Теперь он действительно стал значительно мудрей. Будучи протеже уважаемой дамы, он не брезговал никакой работой. Больше года крутился как белка в колесе: полставки на киностудии Довженко, полставки в архиве, четверть ставки фотокорреспондента в газете, съемка свадеб, банкетов, крестин и ночи напролет в объятиях Анжелы Вячеславовны все-таки медленно, но уверенно измотали молодого героя. Тяжело вздыхая, он начал подумывать над возможностью хоть как-то облегчить свою трудовую деятельность.

Случай не заставил себя долго ждать. Перед самым Новым годом коллектив редакции, в которой работал Вольский, праздновал годовщину выхода первого номера газеты. Корпоративный праздник удался на славу. Слегка подогретый спиртным и оттого порядком осмелевший, Гарик решил сделать «ход конем». Он давно замечал на себе томный, пристальный взгляд главного редактора Тамары Германовны. Будучи интересной, моложавой женщиной, она не выглядела даже на тридцать лет, хотя было ей значительно больше. Но ни ее статус, ни возраст не умалили решительности Вольского, когда, пригласив шефиню на танец, он прошептал ей на ухо все, что некогда читал у самых именитых лириков минувшего столетия. И как он шептал! Лед в сердце женщины таял от обжигающего огня любви и страсти. Как порядочная мать семейства, она, конечно же, немного колебалась. Но когда молодой сотрудник, закрывшись с ней в кабинете, страстно перецеловал все пальцы на ее ногах, сил сопротивляться не осталось.

Через неделю Гарик переехал в новую арендованную квартиру и устроился в просторном кожаном кресле ведущего журналиста отдела культуры. Теперь он не бегал по развалившимся подвалам отечественных архивов и киностудий, а брал интервью у звезд кино и эстрады, часто бывая на гламурных вечеринках украинского бомонда. Вольский ликовал. Изменив статус, он старательно поработал над своим имиджем, став еще более вальяжным и эпатажным. Он отпустил бакенбарды, нацепил очки и научился курить сигары. Ведь теперь он был фаворитом Главной. Да, об этом все знали. Но это ничуть не убавило уважения к нему; наоборот, везде и всегда он был желанным гостем. Казалось, достигнут предел его желаний. Ведь, получая огромное удовольствие от работы, он получал за это и довольно солидные даже по столичным меркам деньги.

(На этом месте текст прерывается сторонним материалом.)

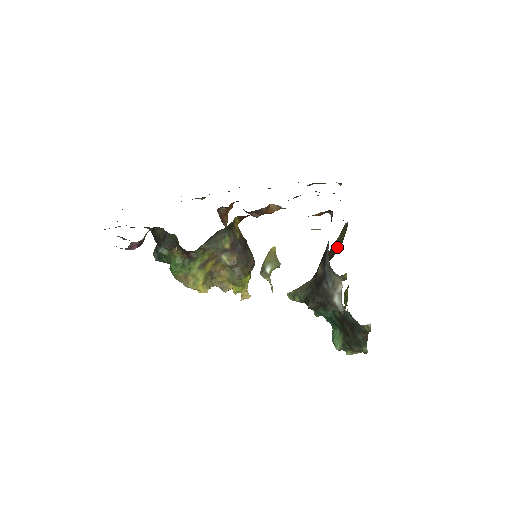
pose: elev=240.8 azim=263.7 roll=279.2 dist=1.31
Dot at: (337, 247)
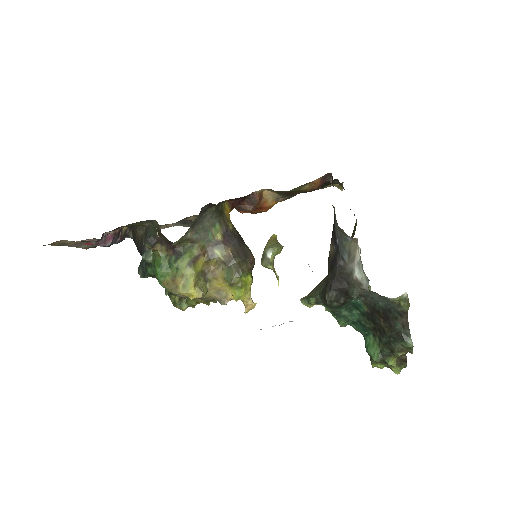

Но все течет, все меняется. Постепенно его мечты и желания претерпели некоторую трансформацию, породив в голове много новых, еще более дерзких, поистине наполеоновских планов. Кресло журналиста стало жестковато, арендованная квартира маловата, а ревнивая любовница старовата. К тому же столичная жизнь, полная соблазнов и возможностей, могла дать намного больше. Так он думал. И не только думал, но и работал в этом направлении.